INSTRUCTIONS FOR THE TASK: Where does the word "will" appear in the entries below? Copy each line that holds it.

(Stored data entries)

Start of Block

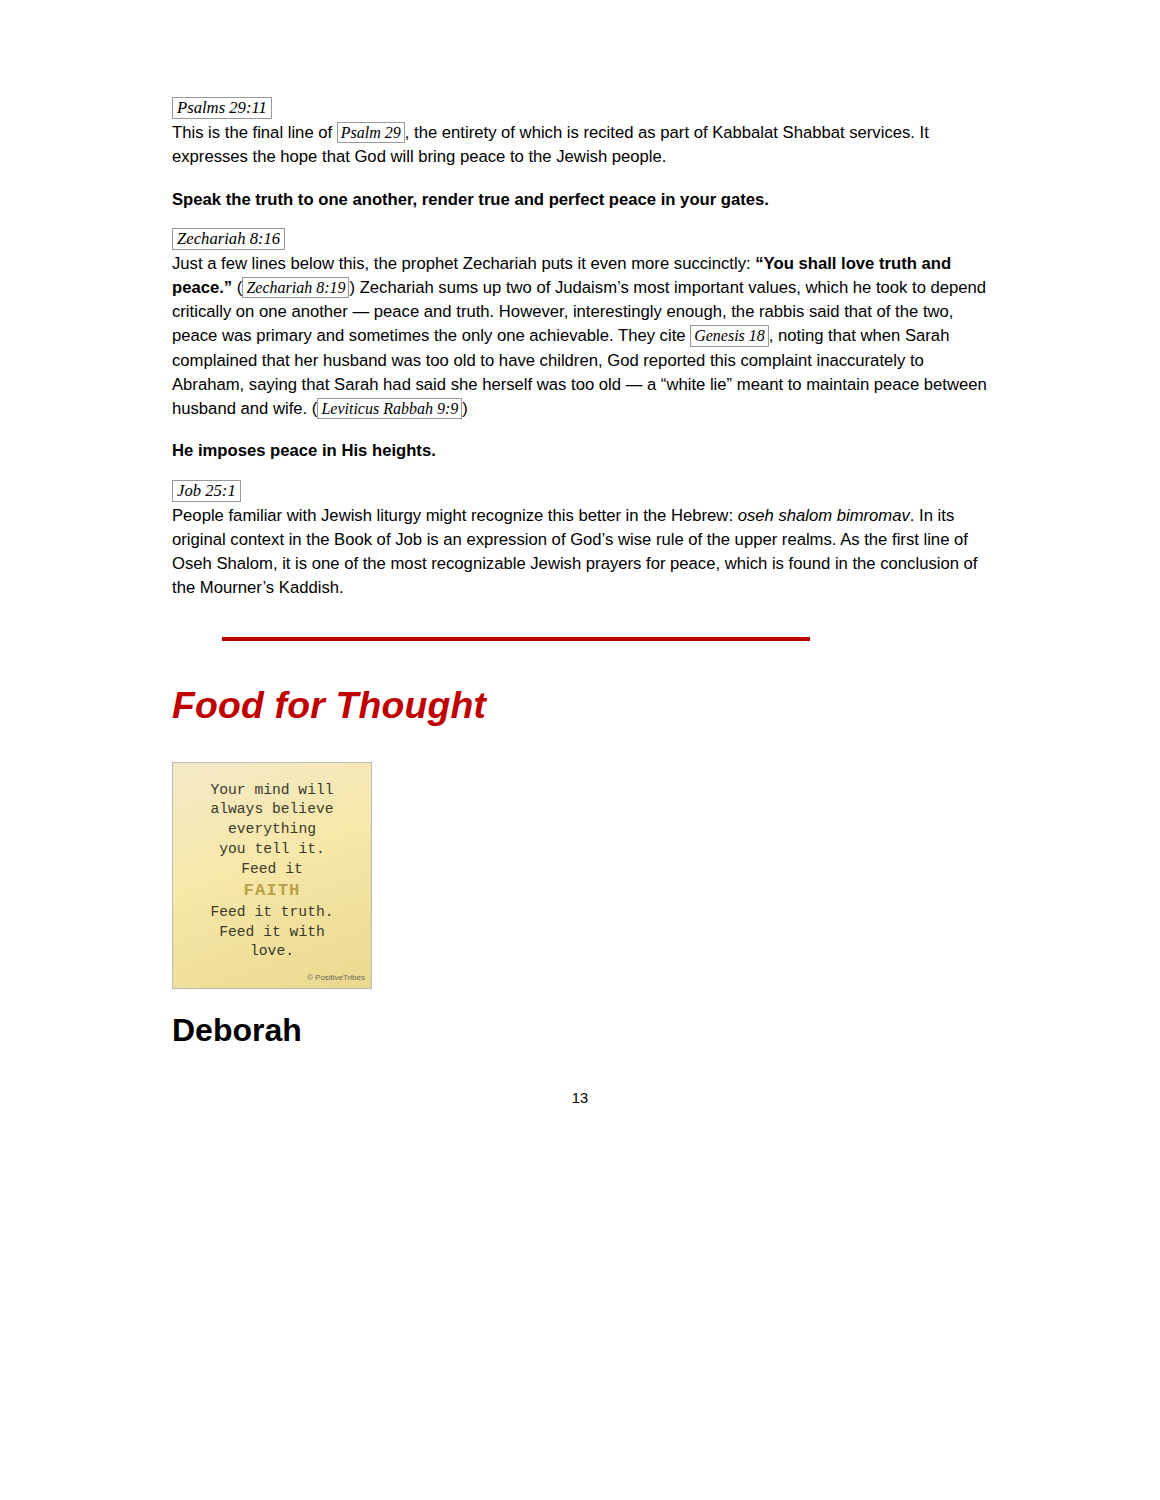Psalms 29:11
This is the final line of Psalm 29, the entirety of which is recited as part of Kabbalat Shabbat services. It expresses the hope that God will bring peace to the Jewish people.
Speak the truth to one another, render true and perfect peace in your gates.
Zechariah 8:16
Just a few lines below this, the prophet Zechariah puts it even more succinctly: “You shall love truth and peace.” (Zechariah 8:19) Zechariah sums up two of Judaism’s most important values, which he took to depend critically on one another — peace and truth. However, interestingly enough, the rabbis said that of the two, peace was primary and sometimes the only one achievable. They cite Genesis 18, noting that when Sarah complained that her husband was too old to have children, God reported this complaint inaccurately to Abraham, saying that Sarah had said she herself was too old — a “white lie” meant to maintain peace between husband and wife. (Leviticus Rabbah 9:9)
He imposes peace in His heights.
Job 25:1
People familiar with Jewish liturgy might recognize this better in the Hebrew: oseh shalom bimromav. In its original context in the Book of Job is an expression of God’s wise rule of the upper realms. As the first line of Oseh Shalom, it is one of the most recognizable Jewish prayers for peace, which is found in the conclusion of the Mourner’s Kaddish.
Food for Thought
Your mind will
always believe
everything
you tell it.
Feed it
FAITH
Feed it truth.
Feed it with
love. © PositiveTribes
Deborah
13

End of Block

OUTPUT BELOW:
This is the final line of Psalm 29, the entirety of which is recited as part of Kabbalat Shabbat services. It expresses the hope that God will bring peace to the Jewish people.
Your mind will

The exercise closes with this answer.